→ THE REQUEST: Convert the material into a numbered list, from its first line through the line containing "v(14, 7.5) *", both included. Skip blank lines and leave the pictures out.
:: ENTRIES ::
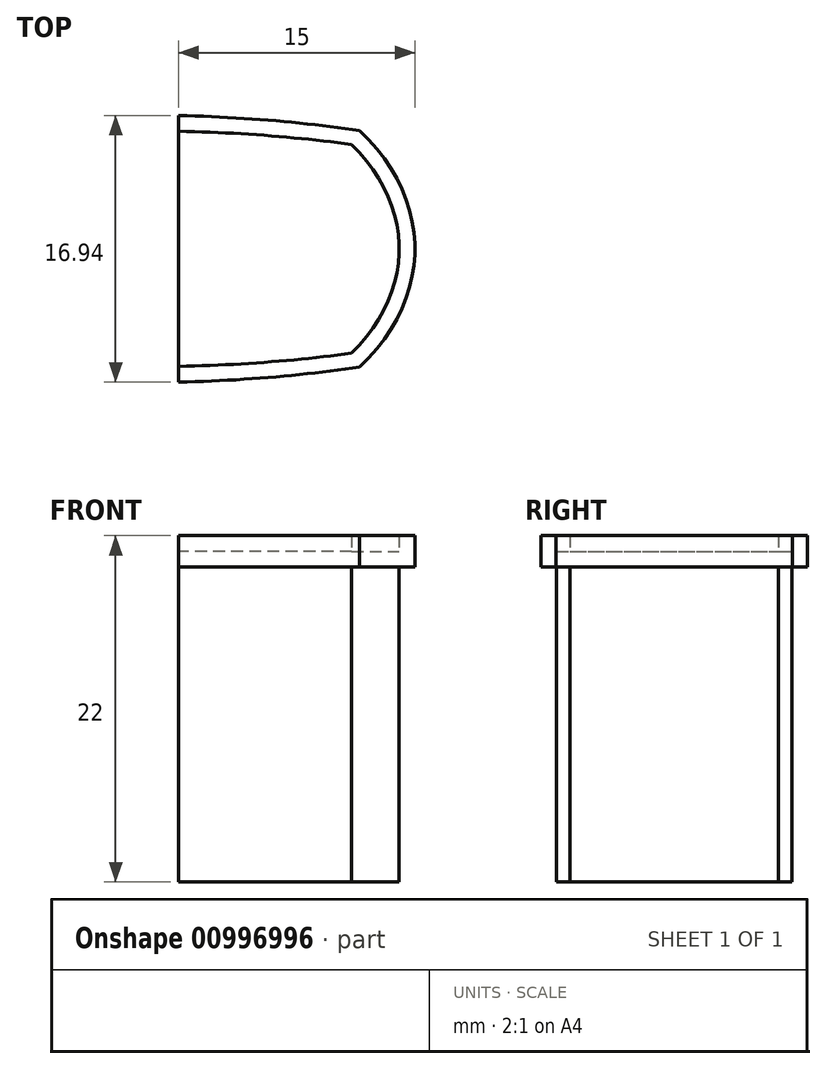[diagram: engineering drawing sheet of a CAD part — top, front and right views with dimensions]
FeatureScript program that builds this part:
annotation { "Feature Type Name" : "Feature", "Feature Type Description" : "" }
export const myFeature = defineFeature(function(context is Context, id is Id, definition is map)
    precondition{}
    {
        {
            var Q0;
            Q0=qCreatedBy(makeId("Top.planeOp"),FACE);
            var sketch = newSketch(context, id + "F0", { "sketchPlane" : qUnion([Q0])});
            skEllipse(sketch, "E0", {"center": v(0, 0) * mm, "majorRadius": 17.5 * mm, "minorRadius": 12.5 * mm, "majorAxis": v(-1, 0)});
            skEllipse(sketch, "E1", {"center": v(0, 0) * mm, "majorRadius": 29.75 * mm, "minorRadius": 8.5 * mm, "majorAxis": v(-1, 0)});
            skPoint(sketch, "E2", {"position": v(14, -7.5) * mm});
            skPoint(sketch, "E3", {"position": v(14, 7.5) * mm});
            skPoint(sketch, "E4", {"position": v(-14, 7.5) * mm});
            skPoint(sketch, "E5", {"position": v(-14, -7.5) * mm});
            skLineSegment(sketch, "E6", {"start": v(2.5, -8.47) * mm, "end": v(2.5, 8.47) * mm});
            skLineSegment(sketch, "E7", {"start": v(2.5, 0) * mm, "end": v(17.5, 0) * mm});
            skPoint(sketch, "E8", {"position": v(-17.5, 0) * mm});
            skEllipse(sketch, "E9", {"center": v(0, 0) * mm, "majorRadius": 28.75 * mm, "minorRadius": 7.5 * mm, "majorAxis": v(-1, 0)});
            skEllipse(sketch, "E10", {"center": v(0, 0) * mm, "majorRadius": 16.5 * mm, "minorRadius": 11.5 * mm, "majorAxis": v(1, 0)});
            skSolve(sketch);
        }
        {
            var Q0;
            {var subQ0=sQuery(id+"F0.wireOp",EDGE,"E7");var subQ1=sQuery(id+"F0.wireOp",EDGE,"E6");var subQ2=makeQuery(id+"F0.imprint","INTERSECT",VERTEX,{"derivedFrom":[subQ1,subQ0]});Q0=makeQuery(id+"F0.imprint","IMPRINT",FACE,{"disambiguationData":[TD([[makeQuery(id+"F0.imprint","IMPRINT",EDGE,{"disambiguationData":[TD([[subQ2,1.0]])],"derivedFrom":subQ1}),-1.0]])]});}
            var Q1;
            {var subQ0=sQuery(id+"F0.wireOp",EDGE,"E7");var subQ1=sQuery(id+"F0.wireOp",EDGE,"E6");var subQ2=makeQuery(id+"F0.imprint","INTERSECT",VERTEX,{"derivedFrom":[subQ1,subQ0]});Q1=makeQuery(id+"F0.imprint","IMPRINT",FACE,{"disambiguationData":[TD([[makeQuery(id+"F0.imprint","IMPRINT",EDGE,{"disambiguationData":[TD([[subQ2,-1.0]])],"derivedFrom":subQ1}),-1.0]])]});}
            extrude(context, id + "F1", {"entities" : qUnion([Q0, Q1]), "depth" : 26 * mm, "offsetDistance" : 25 * mm, "hasSecondDirection" : true, "secondDirectionOppositeDirection" : false, "secondDirectionDepth" : 5 * mm});
        }
        {
            var Q0;
            {var subQ0=sQuery(id+"F0.wireOp",EDGE,"E6");var subQ1=sQuery(id+"F0.wireOp",EDGE,"E1");var subQ2=makeQuery(id+"F0.imprint","INTERSECT",VERTEX,{"disambiguationData":[OD(0.0)],"derivedFrom":[subQ1,subQ0]});Q0=makeQuery(id+"F0.imprint","IMPRINT",FACE,{"disambiguationData":[TD([[makeQuery(id+"F0.imprint","IMPRINT",EDGE,{"disambiguationData":[TD([[subQ2,-1.0]])],"derivedFrom":subQ1}),1.0]])]});}
            var Q1;
            {var subQ0=sQuery(id+"F0.wireOp",EDGE,"E6");var subQ1=sQuery(id+"F0.wireOp",EDGE,"E1");var subQ2=makeQuery(id+"F0.imprint","INTERSECT",VERTEX,{"disambiguationData":[OD(1.0)],"derivedFrom":[subQ1,subQ0]});Q1=makeQuery(id+"F0.imprint","IMPRINT",FACE,{"disambiguationData":[TD([[makeQuery(id+"F0.imprint","IMPRINT",EDGE,{"disambiguationData":[TD([[subQ2,1.0]])],"derivedFrom":subQ1}),1.0]])]});}
            var Q2;
            {var subQ0=sQuery(id+"F0.wireOp",EDGE,"E7");var subQ1=sQuery(id+"F0.wireOp",EDGE,"E0");var subQ2=makeQuery(id+"F0.imprint","INTERSECT",VERTEX,{"derivedFrom":[subQ1,subQ0]});Q2=makeQuery(id+"F0.imprint","IMPRINT",FACE,{"disambiguationData":[TD([[makeQuery(id+"F0.imprint","IMPRINT",EDGE,{"disambiguationData":[TD([[subQ2,1.0]])],"derivedFrom":subQ1}),1.0]])]});}
            var Q3;
            {var subQ0=sQuery(id+"F0.wireOp",EDGE,"E7");var subQ1=sQuery(id+"F0.wireOp",EDGE,"E0");var subQ2=makeQuery(id+"F0.imprint","INTERSECT",VERTEX,{"derivedFrom":[subQ1,subQ0]});Q3=makeQuery(id+"F0.imprint","IMPRINT",FACE,{"disambiguationData":[TD([[makeQuery(id+"F0.imprint","IMPRINT",EDGE,{"disambiguationData":[TD([[subQ2,-1.0]])],"derivedFrom":subQ1}),1.0]])]});}
            var Q4;
            {var subQ0=sQuery(id+"F0.wireOp",EDGE,"E1");var subQ1=sQuery(id+"F0.wireOp",EDGE,"E0");var subQ2=makeQuery(id+"F0.imprint","INTERSECT",VERTEX,{"disambiguationData":[OD(1.0)],"derivedFrom":[subQ1,subQ0]});Q4=makeQuery(id+"F0.imprint","IMPRINT",FACE,{"disambiguationData":[TD([[makeQuery(id+"F0.imprint","IMPRINT",EDGE,{"disambiguationData":[TD([[subQ2,-1.0]])],"derivedFrom":subQ1}),1.0]])]});}
            var Q5;
            {var subQ0=sQuery(id+"F0.wireOp",EDGE,"E1");var subQ1=sQuery(id+"F0.wireOp",EDGE,"E0");var subQ2=makeQuery(id+"F0.imprint","INTERSECT",VERTEX,{"disambiguationData":[OD(2.0)],"derivedFrom":[subQ1,subQ0]});Q5=makeQuery(id+"F0.imprint","IMPRINT",FACE,{"disambiguationData":[TD([[makeQuery(id+"F0.imprint","IMPRINT",EDGE,{"disambiguationData":[TD([[subQ2,1.0]])],"derivedFrom":subQ1}),1.0]])]});}
            extrude(context, id + "F2", {"entities" : qUnion([Q0, Q1, Q2, Q3, Q4, Q5]), "operationType" : NewBodyOperationType.ADD, "depth" : 27 * mm, "offsetDistance" : 25 * mm, "hasSecondDirection" : true, "secondDirectionOppositeDirection" : false, "secondDirectionDepth" : 25 * mm});
        }
        {
            var Q0;
            {var subQ0=sQuery(id+"F0.wireOp",EDGE,"E7");var subQ1=sQuery(id+"F0.wireOp",EDGE,"E6");var subQ2=makeQuery(id+"F0.imprint","INTERSECT",VERTEX,{"derivedFrom":[subQ1,subQ0]});Q0=makeQuery(id+"F0.imprint","IMPRINT",FACE,{"disambiguationData":[TD([[makeQuery(id+"F0.imprint","IMPRINT",EDGE,{"disambiguationData":[TD([[subQ2,-1.0]])],"derivedFrom":subQ1}),-1.0]])]});}
            var Q1;
            {var subQ0=sQuery(id+"F0.wireOp",EDGE,"E7");var subQ1=sQuery(id+"F0.wireOp",EDGE,"E6");var subQ2=makeQuery(id+"F0.imprint","INTERSECT",VERTEX,{"derivedFrom":[subQ1,subQ0]});Q1=makeQuery(id+"F0.imprint","IMPRINT",FACE,{"disambiguationData":[TD([[makeQuery(id+"F0.imprint","IMPRINT",EDGE,{"disambiguationData":[TD([[subQ2,1.0]])],"derivedFrom":subQ1}),-1.0]])]});}
            extrude(context, id + "F3", {"entities" : qUnion([Q0, Q1]), "depth" : 27 * mm, "offsetDistance" : 25 * mm, "hasSecondDirection" : true, "secondDirectionOppositeDirection" : false, "secondDirectionDepth" : 26 * mm});
        }
    });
:::
→ OUTPUT:
1. [diagram: engineering drawing sheet of a CAD part — top, front and right views with dimensions]
2. FeatureScript program that builds this part:
3. annotation { "Feature Type Name" : "Feature", "Feature Type Description" : "" }
4. export const myFeature = defineFeature(function(context is Context, id is Id, definition is map)
5.     precondition{}
6.     {
7.         {
8.             var Q0;
9.             Q0=qCreatedBy(makeId("Top.planeOp"),FACE);
10.             var sketch = newSketch(context, id + "F0", { "sketchPlane" : qUnion([Q0])});
11.             skEllipse(sketch, "E0", {"center": v(0, 0) * mm, "majorRadius": 17.5 * mm, "minorRadius": 12.5 * mm, "majorAxis": v(-1, 0)});
12.             skEllipse(sketch, "E1", {"center": v(0, 0) * mm, "majorRadius": 29.75 * mm, "minorRadius": 8.5 * mm, "majorAxis": v(-1, 0)});
13.             skPoint(sketch, "E2", {"position": v(14, -7.5) * mm});
14.             skPoint(sketch, "E3", {"position": v(14, 7.5) * mm});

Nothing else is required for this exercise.